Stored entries

--- start ---

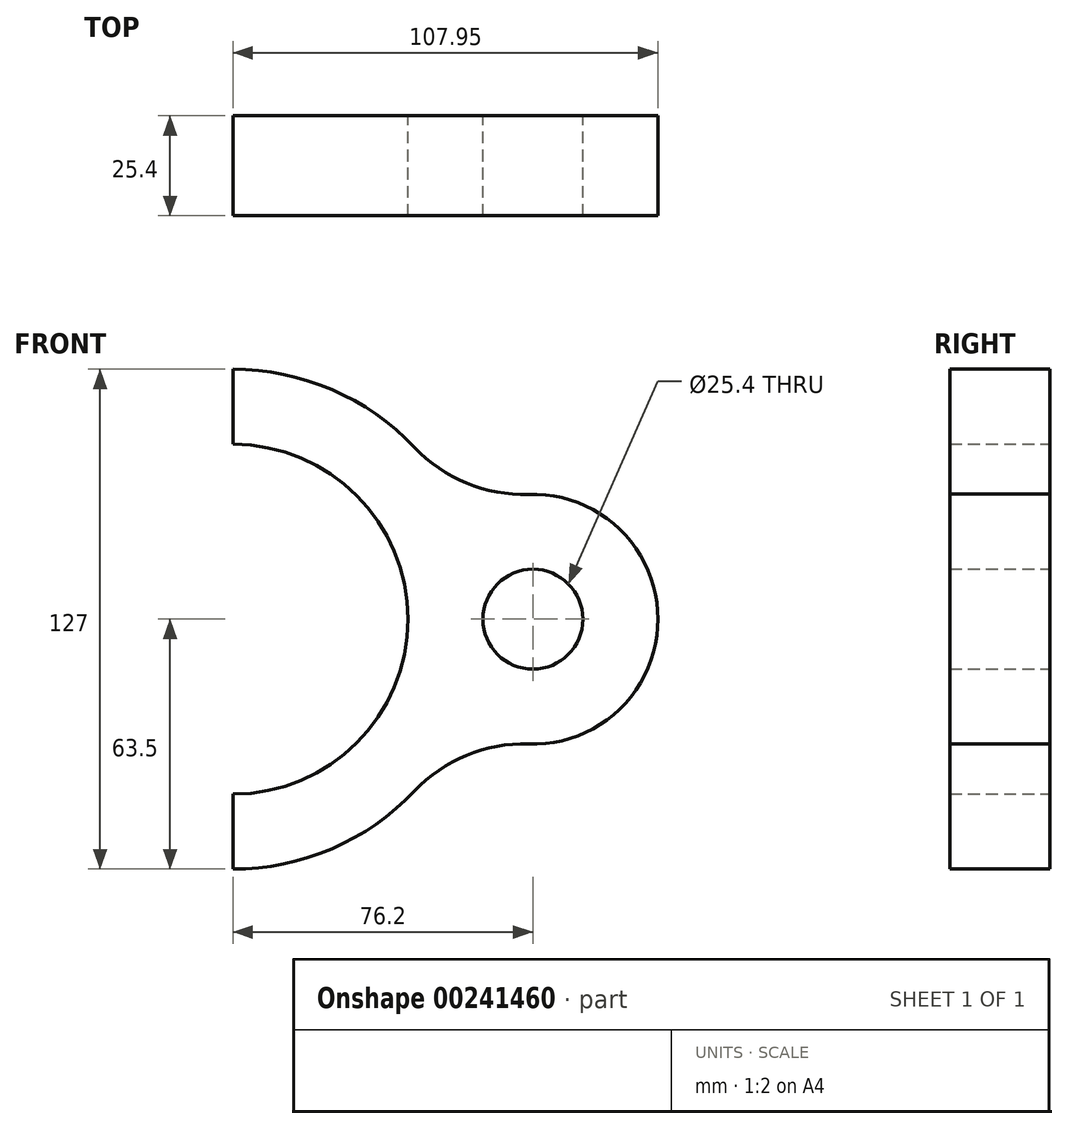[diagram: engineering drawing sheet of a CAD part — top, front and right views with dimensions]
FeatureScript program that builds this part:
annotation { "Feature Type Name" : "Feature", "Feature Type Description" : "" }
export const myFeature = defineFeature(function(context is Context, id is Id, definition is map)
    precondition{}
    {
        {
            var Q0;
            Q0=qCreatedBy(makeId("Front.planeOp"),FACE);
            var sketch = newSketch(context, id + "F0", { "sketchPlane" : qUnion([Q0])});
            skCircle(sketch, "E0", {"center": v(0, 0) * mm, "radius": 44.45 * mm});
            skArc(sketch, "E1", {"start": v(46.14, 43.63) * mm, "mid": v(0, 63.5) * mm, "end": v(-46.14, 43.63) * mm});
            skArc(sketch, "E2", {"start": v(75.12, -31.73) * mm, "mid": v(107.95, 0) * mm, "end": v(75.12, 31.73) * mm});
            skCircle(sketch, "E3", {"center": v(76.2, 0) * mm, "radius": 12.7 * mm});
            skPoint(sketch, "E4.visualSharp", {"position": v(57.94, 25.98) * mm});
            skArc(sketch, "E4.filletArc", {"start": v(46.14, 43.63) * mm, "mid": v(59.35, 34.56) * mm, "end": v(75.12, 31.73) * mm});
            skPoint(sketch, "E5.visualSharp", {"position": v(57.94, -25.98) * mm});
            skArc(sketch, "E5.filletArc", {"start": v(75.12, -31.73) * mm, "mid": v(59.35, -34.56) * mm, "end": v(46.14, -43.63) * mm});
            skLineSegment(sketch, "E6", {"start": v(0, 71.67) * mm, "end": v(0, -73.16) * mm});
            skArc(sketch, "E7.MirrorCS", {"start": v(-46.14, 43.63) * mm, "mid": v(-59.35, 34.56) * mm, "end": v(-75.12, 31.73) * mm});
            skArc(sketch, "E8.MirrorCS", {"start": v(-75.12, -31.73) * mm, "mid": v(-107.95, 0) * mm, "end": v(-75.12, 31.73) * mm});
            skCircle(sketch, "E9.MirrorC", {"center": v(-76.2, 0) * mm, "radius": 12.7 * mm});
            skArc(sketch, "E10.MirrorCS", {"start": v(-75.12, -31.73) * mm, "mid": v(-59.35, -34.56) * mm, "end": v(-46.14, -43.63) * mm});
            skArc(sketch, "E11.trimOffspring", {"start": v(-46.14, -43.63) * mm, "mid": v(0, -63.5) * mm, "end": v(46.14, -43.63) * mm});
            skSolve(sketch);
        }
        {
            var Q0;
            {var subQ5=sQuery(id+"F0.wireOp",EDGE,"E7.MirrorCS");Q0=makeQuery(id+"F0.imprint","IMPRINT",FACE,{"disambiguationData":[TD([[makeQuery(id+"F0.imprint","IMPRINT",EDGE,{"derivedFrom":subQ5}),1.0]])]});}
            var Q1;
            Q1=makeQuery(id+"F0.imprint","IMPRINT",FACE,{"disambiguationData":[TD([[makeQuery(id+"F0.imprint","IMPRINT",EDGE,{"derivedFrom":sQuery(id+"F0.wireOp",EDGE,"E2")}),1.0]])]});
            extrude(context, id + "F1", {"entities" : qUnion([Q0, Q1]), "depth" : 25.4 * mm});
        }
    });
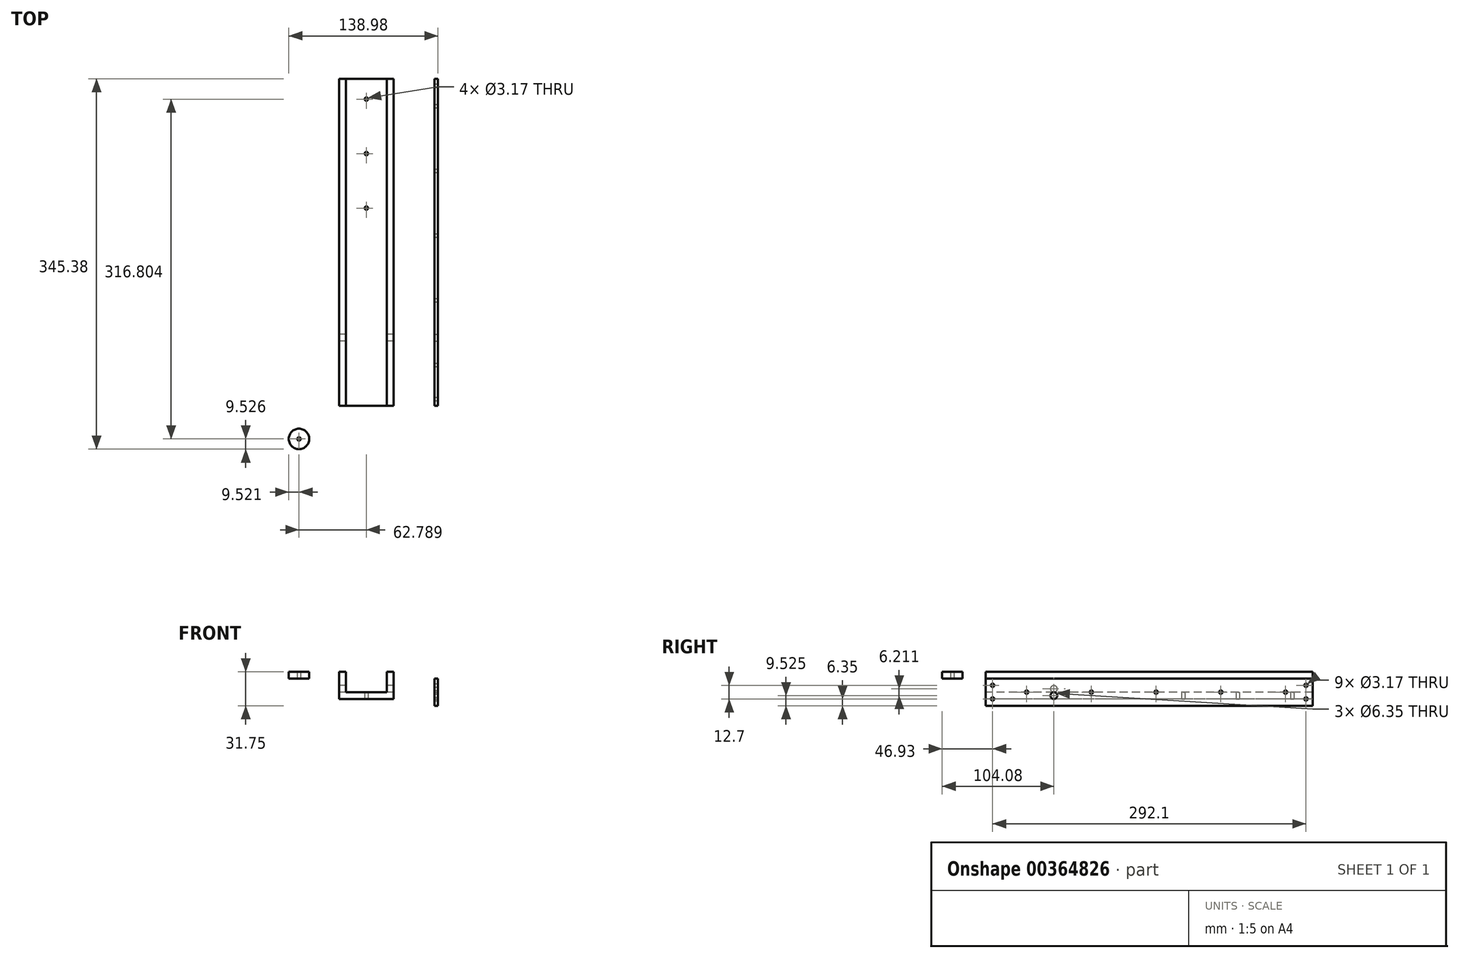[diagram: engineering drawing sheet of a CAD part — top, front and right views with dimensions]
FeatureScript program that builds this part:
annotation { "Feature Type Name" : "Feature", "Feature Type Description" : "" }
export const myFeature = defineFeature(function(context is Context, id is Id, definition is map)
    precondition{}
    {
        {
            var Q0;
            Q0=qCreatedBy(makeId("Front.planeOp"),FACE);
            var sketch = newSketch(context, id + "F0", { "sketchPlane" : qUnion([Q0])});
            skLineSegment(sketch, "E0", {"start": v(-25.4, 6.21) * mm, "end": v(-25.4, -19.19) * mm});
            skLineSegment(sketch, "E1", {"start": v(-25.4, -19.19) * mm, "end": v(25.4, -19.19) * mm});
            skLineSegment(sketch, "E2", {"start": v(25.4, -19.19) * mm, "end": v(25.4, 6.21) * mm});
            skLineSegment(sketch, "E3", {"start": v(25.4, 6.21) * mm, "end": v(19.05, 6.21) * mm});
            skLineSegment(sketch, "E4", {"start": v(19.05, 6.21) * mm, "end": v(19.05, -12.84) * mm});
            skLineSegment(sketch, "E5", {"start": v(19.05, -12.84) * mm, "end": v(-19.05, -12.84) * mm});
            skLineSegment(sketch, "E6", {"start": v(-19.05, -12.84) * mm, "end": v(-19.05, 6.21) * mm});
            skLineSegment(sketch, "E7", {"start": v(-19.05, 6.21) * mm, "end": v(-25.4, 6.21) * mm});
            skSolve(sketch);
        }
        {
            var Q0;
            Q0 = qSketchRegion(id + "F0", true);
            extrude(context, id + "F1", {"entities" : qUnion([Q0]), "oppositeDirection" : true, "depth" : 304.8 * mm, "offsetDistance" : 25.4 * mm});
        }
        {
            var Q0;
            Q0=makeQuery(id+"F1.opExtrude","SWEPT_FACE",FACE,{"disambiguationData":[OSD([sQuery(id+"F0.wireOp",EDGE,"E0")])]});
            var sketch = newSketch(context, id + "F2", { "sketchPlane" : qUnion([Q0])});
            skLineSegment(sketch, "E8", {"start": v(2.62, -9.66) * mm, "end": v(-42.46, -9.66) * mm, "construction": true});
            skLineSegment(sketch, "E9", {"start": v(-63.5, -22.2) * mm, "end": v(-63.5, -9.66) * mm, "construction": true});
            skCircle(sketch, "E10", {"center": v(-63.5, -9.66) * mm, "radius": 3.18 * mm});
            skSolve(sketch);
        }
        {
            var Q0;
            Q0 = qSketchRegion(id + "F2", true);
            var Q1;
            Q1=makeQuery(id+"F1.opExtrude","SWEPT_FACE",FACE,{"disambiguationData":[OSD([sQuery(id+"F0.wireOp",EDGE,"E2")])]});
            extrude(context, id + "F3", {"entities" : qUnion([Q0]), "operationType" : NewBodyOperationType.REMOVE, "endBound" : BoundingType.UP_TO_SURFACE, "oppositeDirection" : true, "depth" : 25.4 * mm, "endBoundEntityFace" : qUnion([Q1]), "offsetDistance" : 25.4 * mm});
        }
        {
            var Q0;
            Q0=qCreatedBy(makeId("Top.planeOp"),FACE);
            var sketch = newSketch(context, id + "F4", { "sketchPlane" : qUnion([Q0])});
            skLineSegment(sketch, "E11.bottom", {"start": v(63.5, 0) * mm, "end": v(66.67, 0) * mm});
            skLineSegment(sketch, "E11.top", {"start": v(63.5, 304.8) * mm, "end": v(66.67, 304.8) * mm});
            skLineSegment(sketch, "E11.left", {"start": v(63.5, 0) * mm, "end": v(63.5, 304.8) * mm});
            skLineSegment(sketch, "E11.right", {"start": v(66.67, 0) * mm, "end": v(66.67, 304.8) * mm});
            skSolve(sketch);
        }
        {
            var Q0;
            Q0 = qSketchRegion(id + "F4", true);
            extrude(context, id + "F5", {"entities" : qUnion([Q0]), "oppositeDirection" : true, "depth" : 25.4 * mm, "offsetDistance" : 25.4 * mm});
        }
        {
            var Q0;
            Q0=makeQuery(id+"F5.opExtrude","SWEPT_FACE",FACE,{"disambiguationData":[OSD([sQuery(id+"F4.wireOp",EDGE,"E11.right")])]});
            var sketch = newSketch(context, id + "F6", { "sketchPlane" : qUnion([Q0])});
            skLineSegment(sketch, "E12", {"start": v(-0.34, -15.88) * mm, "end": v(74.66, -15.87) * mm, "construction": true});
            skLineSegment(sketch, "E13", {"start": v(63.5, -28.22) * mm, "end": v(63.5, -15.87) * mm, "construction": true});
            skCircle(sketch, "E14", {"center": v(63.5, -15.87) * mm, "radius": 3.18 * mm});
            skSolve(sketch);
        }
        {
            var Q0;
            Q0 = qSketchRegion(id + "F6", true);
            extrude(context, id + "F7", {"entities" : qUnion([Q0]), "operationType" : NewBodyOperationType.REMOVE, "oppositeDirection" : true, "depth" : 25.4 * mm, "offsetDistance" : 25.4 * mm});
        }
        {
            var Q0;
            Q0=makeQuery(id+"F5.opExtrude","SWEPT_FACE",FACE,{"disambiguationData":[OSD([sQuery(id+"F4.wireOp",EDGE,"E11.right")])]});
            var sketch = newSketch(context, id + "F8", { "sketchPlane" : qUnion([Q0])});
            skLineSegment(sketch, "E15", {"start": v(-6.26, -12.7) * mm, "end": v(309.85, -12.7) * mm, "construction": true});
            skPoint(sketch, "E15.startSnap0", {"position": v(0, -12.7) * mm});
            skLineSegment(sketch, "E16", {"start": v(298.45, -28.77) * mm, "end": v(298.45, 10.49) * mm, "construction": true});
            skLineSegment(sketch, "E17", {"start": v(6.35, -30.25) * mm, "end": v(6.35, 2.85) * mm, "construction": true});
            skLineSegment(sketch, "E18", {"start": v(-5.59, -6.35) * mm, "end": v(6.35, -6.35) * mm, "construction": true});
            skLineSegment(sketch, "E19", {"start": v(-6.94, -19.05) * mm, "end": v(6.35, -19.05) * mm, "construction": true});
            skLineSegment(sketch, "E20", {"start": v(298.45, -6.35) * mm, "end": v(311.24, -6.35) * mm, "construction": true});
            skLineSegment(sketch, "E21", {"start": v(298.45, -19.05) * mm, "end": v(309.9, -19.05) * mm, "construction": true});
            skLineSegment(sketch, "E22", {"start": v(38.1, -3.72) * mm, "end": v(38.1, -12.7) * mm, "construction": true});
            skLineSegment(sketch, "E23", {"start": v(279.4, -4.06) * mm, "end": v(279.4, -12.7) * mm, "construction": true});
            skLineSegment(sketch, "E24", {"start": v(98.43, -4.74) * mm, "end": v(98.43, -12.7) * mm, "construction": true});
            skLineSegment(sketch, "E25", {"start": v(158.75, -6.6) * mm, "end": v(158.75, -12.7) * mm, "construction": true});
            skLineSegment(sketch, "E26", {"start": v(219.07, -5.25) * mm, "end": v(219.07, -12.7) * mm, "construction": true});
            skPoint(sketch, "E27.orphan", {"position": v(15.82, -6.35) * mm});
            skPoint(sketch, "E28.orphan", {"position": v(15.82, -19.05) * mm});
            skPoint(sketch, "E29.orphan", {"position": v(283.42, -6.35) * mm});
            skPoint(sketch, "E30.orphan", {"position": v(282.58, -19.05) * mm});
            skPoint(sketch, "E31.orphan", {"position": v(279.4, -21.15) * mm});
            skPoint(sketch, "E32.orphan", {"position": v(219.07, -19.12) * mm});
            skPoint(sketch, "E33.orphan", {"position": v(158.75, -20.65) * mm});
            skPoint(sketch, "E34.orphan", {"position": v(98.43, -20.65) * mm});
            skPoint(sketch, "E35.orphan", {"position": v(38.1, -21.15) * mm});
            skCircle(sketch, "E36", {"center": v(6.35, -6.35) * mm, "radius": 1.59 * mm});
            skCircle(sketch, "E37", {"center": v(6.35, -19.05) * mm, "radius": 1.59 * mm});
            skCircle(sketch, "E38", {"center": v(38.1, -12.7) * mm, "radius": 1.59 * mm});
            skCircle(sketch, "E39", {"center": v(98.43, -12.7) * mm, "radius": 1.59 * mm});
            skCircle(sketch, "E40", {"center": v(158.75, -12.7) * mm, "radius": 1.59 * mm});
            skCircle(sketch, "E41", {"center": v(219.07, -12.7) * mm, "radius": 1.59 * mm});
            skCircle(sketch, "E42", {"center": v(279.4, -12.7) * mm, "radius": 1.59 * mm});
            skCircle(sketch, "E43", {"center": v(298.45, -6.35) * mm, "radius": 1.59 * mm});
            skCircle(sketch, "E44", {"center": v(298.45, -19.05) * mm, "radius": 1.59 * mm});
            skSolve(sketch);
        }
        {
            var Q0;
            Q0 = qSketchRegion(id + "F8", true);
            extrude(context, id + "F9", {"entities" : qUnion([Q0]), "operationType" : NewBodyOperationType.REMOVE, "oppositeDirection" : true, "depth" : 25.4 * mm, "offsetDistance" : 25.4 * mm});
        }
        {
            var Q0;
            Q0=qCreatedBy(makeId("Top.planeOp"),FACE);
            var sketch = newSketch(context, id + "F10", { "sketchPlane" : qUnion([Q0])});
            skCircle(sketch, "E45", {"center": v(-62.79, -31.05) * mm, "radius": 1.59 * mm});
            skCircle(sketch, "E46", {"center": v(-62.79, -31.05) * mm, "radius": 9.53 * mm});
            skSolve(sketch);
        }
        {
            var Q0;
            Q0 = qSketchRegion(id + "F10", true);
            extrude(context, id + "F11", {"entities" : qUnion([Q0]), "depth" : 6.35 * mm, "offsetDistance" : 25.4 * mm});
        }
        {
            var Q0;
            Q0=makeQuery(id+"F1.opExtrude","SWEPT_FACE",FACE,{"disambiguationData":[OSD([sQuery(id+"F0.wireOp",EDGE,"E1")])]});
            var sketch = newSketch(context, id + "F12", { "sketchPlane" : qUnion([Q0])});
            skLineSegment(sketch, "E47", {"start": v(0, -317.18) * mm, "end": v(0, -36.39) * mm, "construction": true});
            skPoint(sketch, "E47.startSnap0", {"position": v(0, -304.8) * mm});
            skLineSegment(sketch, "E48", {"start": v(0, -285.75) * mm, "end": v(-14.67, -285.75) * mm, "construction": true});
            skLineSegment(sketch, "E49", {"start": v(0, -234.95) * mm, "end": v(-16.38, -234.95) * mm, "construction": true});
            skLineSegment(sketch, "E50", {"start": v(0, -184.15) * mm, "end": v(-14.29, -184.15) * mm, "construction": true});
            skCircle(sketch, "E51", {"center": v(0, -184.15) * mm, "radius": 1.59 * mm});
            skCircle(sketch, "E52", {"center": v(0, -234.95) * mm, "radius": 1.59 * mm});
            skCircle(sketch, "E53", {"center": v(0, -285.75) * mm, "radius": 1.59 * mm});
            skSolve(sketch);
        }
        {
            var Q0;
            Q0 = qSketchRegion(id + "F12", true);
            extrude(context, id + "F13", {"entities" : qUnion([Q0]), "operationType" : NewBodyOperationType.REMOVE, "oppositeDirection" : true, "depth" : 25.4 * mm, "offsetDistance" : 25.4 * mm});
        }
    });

--- end ---

Copy out the records from their start through the line containing "v(107.95, 0) *", both ends included, reproducing each line unchanged and omitting the pictures.

[diagram: engineering drawing sheet of a CAD part — top, front and right views with dimensions]
FeatureScript program that builds this part:
annotation { "Feature Type Name" : "Feature", "Feature Type Description" : "" }
export const myFeature = defineFeature(function(context is Context, id is Id, definition is map)
    precondition{}
    {
        {
            var Q0;
            Q0=qCreatedBy(makeId("Front.planeOp"),FACE);
            var sketch = newSketch(context, id + "F0", { "sketchPlane" : qUnion([Q0])});
            skCircle(sketch, "E0", {"center": v(0, 0) * mm, "radius": 44.45 * mm});
            skArc(sketch, "E1", {"start": v(46.14, 43.63) * mm, "mid": v(0, 63.5) * mm, "end": v(-46.14, 43.63) * mm});
            skArc(sketch, "E2", {"start": v(75.12, -31.73) * mm, "mid": v(107.95, 0) * mm, "end": v(75.12, 31.73) * mm});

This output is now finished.